India’s weight in the MSCI Emerging market index is expected to rise in the coming years and the equity market will attract more foreign fund inflows going ahead, says a Morgan Stanley report.

While India ranks among the top three in the emerging market basket in terms of GDP, it barely makes it into the top 15 in terms of index weight.

“We are arguing that as India gains GDP versus the rest of the world, its index weight will rise,” Morgan Stanley Investment Management said in a research note.

“As India index weight rises, it will probably attract more non-long-term money, or what we can loosely call ‘tourist flows’,” the report authored by Ridham Desai and Sheela Rathi said.

According to the report, part of this underrepresentation problem is India’s smaller free float — the portion of equity which is in the hands of public shareholders.

The gap between index weight and GDP rank is likely to keep closing, while India’s GDP weight is also gaining share.

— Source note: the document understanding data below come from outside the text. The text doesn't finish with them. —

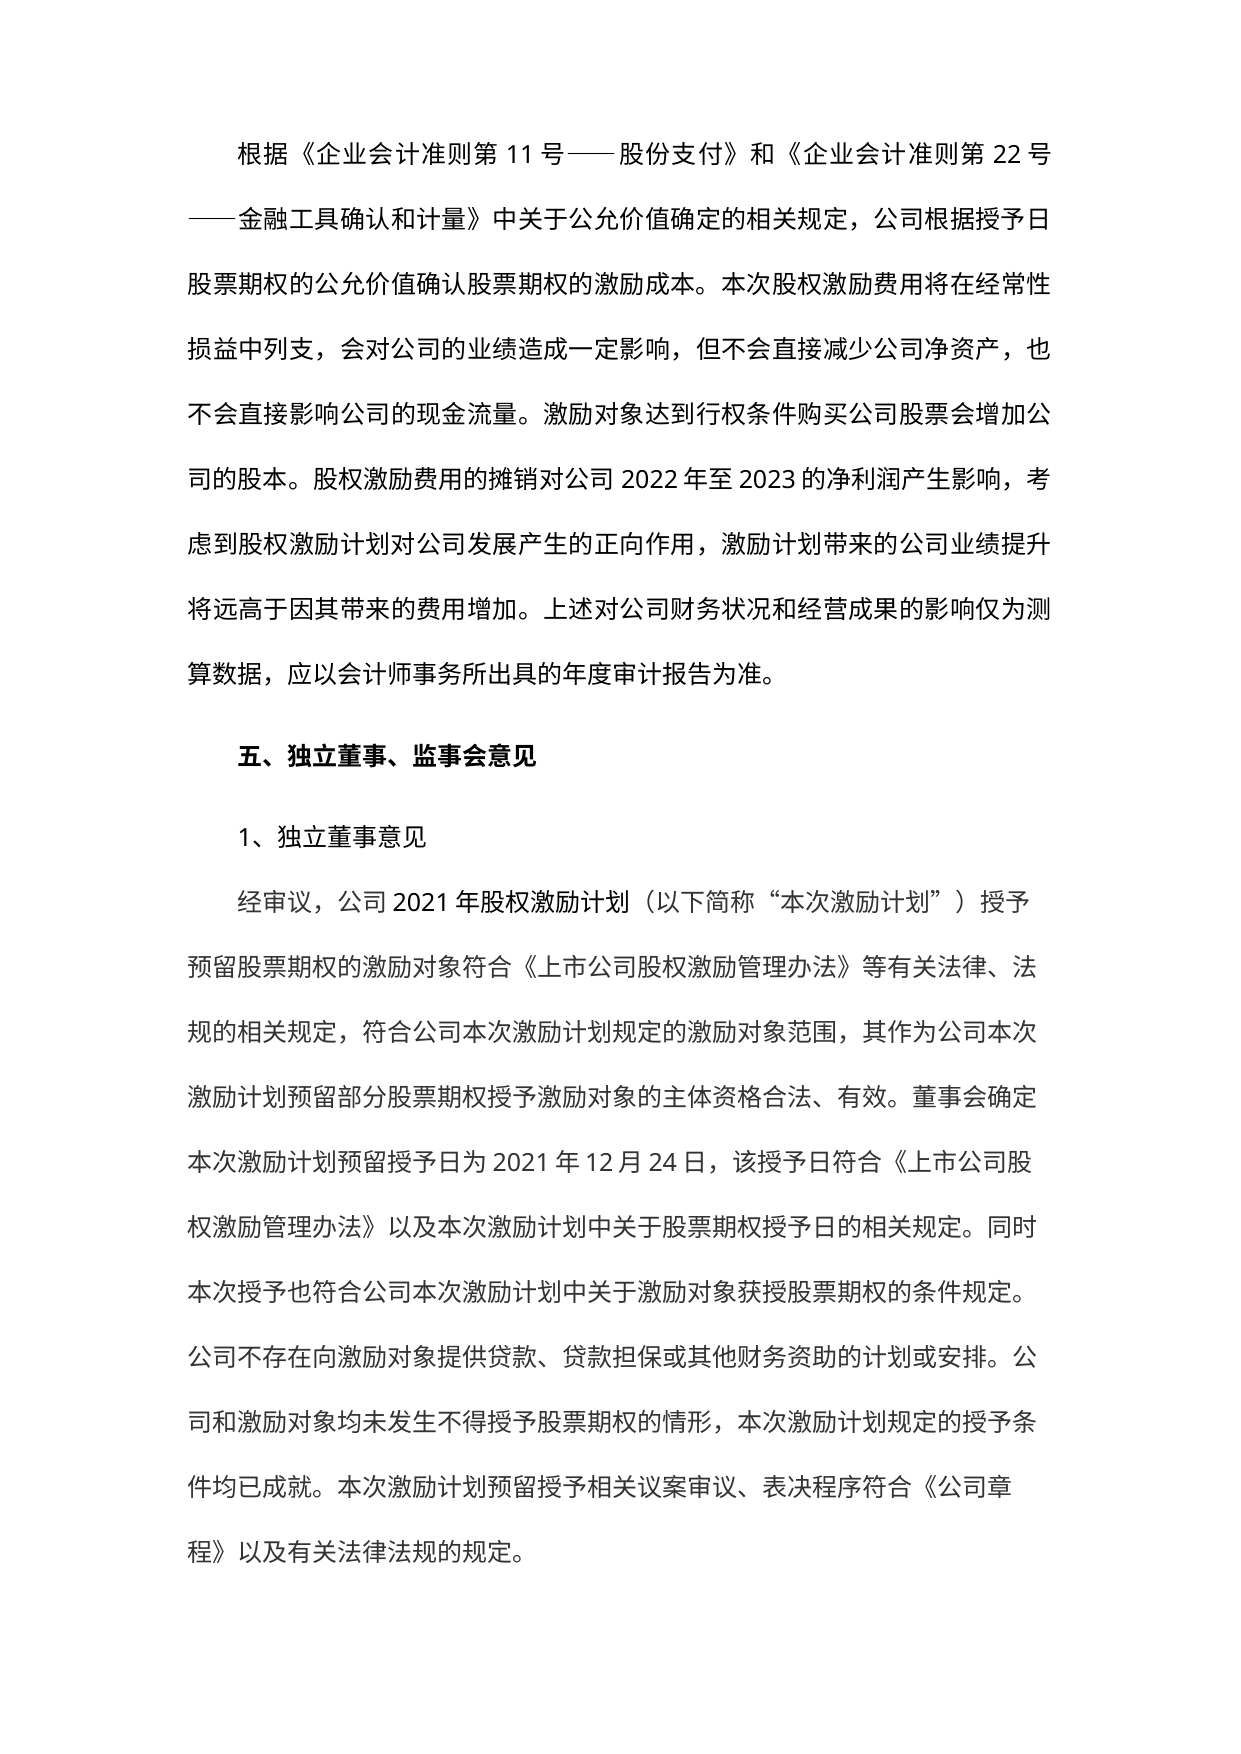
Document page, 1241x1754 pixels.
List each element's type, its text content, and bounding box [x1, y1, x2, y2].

text 1、独立董事意见 [187, 803, 1053, 868]
list 根据《企业会计准则第11号——股份支付》和《企业会计准则第22号——金融工具确认和计量》中关于公允价值确定的相关规定，公司根据授予日股票期权的公允价值确认股票期权的激励成本。本次股权激励费用将在经常性损益中列支，会对公司的业绩造成一定影响，但不会直接减少公司净资产，也不会直接影响公司的现金流量。激励对象达到行权条件购买公司股票会增加公司的股本。股权激励费用的摊销对公司2022年至2023的净利润产生影响，考虑到股权激励计划对公司发展产生的正向作用，激励计划带来的公司业绩提升将远高于因其带来的费用增加。上述对公司财务状况和经营成果的影响仅为测算数据，应以会计师事务所出具的年度审计报告为准。 [187, 121, 1053, 706]
list 五、独立董事、监事会意见 [187, 722, 1053, 787]
text 经审议，公司2021年股权激励计划（以下简称“本次激励计划”）授予预留股票期权的激励对象符合《上市公司股权激励管理办法》等有关法律、法规的相关规定，符合公司本次激励计划规定的激励对象范围，其作为公司本次激励计划预留部分股票期权授予激励对象的主体资格合法、有效。董事会确定本次激励计划预留授予日为2021年12月24日，该授予日符合《上市公司股权激励管理办法》以及本次激励计划中关于股票期权授予日的相关规定。同时本次授予也符合公司本次激励计划中关于激励对象获授股票期权的条件规定。公司不存在向激励对象提供贷款、贷款担保或其他财务资助的计划或安排。公司和激励对象均未发生不得授予股票期权的情形，本次激励计划规定的授予条件均已成就。本次激励计划预留授予相关议案审议、表决程序符合《公司章程》以及有关法律法规的规定。 [187, 868, 1053, 1583]
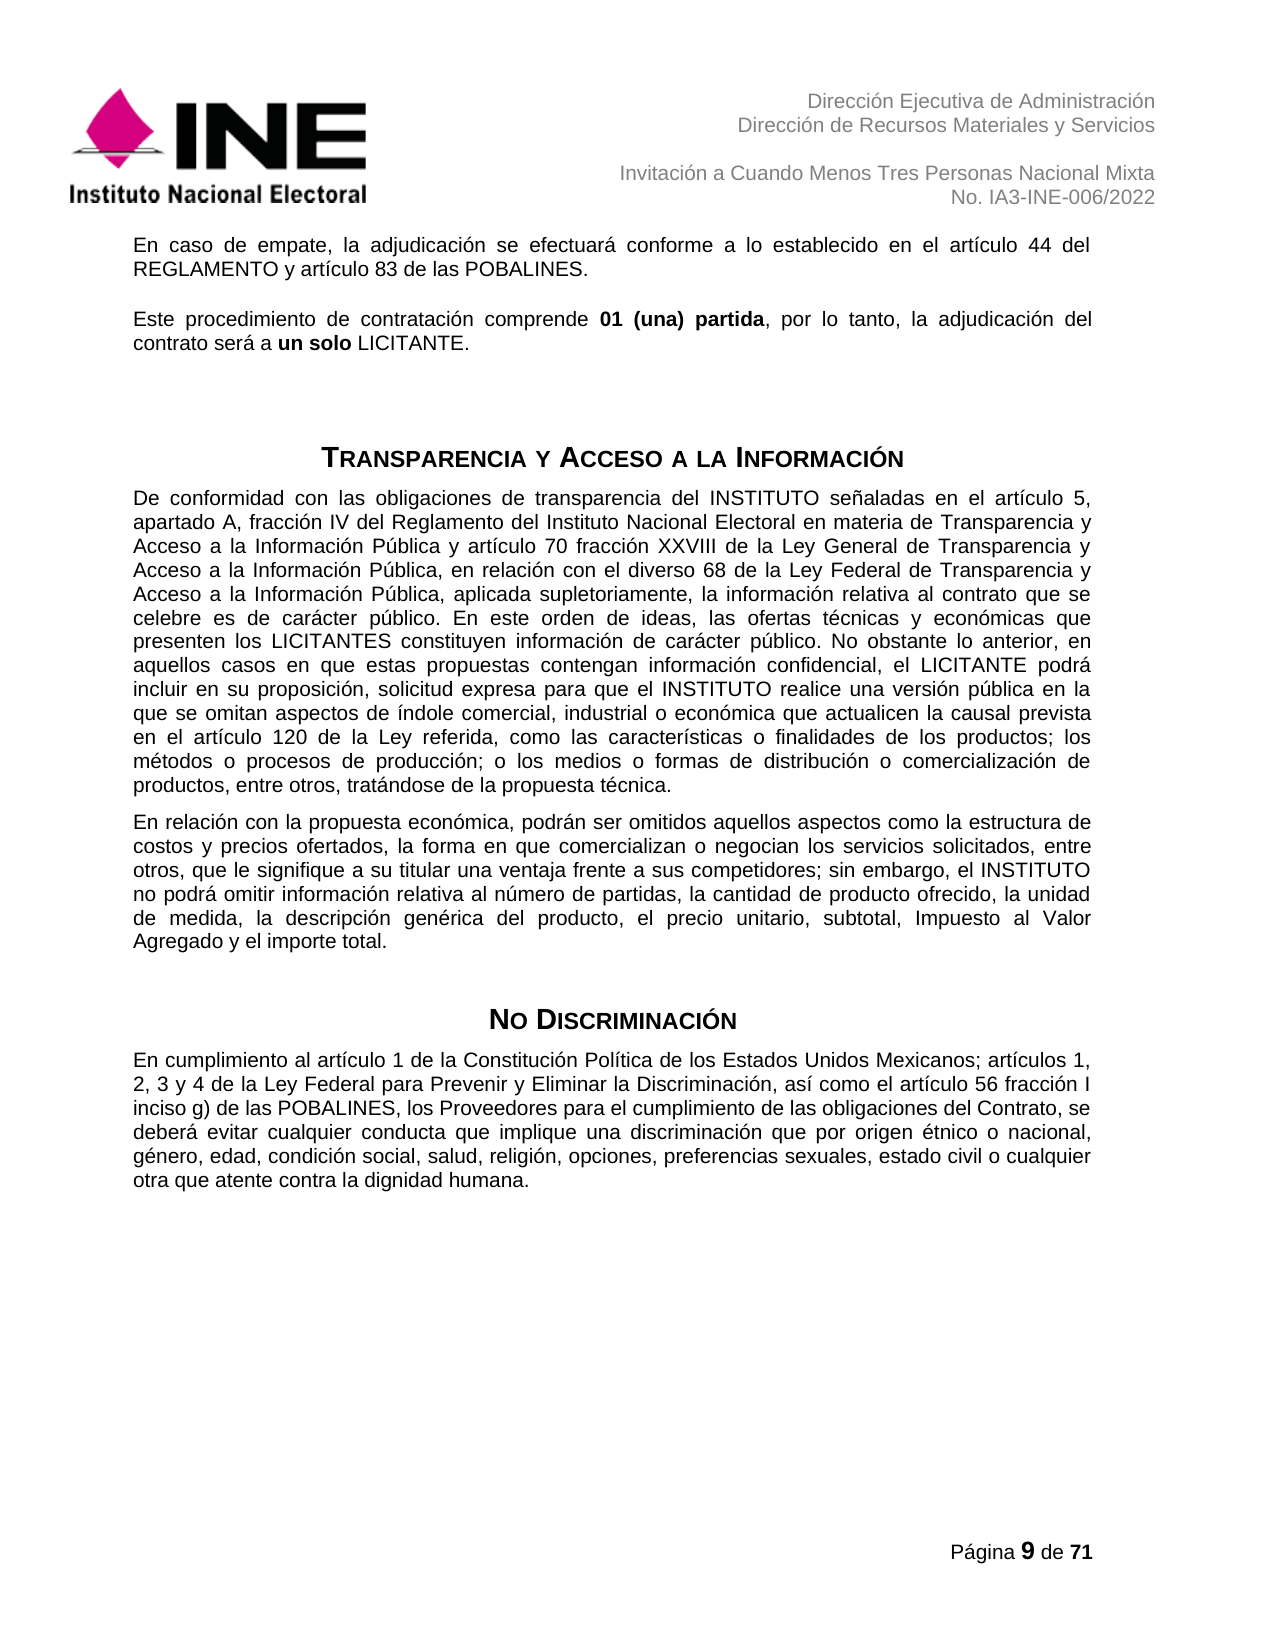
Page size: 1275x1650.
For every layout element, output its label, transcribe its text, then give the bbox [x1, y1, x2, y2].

Indeed, India’s foreign free float should also rise as new securities get listed and enter the index,” the report added.

According to Morgan Stanley domestic institutions are likely to get bigger in size.

“In our view, India is entering an equity saving ascent that is both cyclical and structural, as households shift out of physical assets and toward financial assets,” it said.

Morgan Stanley expects equity saving to equate to 1.4 per cent of GDP by financial year 2026 (double from the current 0.7 per cent), “implying a cumulative equity saving expansion of $420 billion over the next decade".

According to Morgan Stanley, there will a significant shift towards accumulating savings in financial assets, especially in equities.